Godzilla goes overlanding
It’s a big, wide world out there, with lots to see and do, but not all of it can be reached via paved highways. The urge to explore has motivated humans for centuries and, even in our highly developed world, there are remote places left undisturbed. But how can you get there for some R&R, and then back to the rat race, inside of your little sliver of time off? The answer lies with “overlanding.

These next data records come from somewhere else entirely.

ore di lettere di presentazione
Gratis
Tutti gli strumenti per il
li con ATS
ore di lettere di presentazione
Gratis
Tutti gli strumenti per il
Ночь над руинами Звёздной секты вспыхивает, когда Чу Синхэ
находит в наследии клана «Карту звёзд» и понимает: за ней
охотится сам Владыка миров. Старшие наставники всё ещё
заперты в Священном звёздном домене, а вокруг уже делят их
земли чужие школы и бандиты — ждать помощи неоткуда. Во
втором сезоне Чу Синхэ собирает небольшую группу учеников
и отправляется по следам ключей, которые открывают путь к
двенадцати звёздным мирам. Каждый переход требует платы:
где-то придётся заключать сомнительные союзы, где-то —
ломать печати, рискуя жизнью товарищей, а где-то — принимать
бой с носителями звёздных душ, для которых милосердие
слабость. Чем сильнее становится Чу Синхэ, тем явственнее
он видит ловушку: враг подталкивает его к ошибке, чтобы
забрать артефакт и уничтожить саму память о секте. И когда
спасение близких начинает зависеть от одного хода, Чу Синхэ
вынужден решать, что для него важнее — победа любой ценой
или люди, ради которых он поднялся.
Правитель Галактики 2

”Though the term isn’t new, in its current use, overlanding describes the growing trend of off-road exploration with motor vehicles where roads, trails, camping grounds, and any other developed facilities are not anticipated. Enthusiasts of this pursuit will tell you it’s all about self-reliance. When you head out into the boonies for an overland excursion, the expectation is that there will be no amenities to rely on where you’re headed. No place to plug in, no drinking water, no place to stock up on supplies—all necessities and provisions must come along for the ride
An overlanding vehicle needs to be able to traverse highways both legally and in relative comfort, yet it must also be ready to divert to untamed country at a moment’s notice. The suspension and powertrain must be capable of getting through rough terrain, and the vehicle must also provide suitable shelter, with accommodations for sleeping, preparing meals, and whatever else might be needed for extended stays off the grid. Part of what separates overlanding from other forms of camping is that there is no camper—no trailer or RV—just the vehicle you drove in. While many off-roaders set up a camp, overlanders typically use their rigs as the campsite—tents are often mounted to the vehicle, as is much of the needed gear. Setting up and breaking down a camp isn’t conducive to covering a lot of ground—overlanders tend to keep moving during their treks, rather than staying in one spot for several days. Overall, an overlanding vehicle is a versatile, nimble rig that is ready to roll on short notice.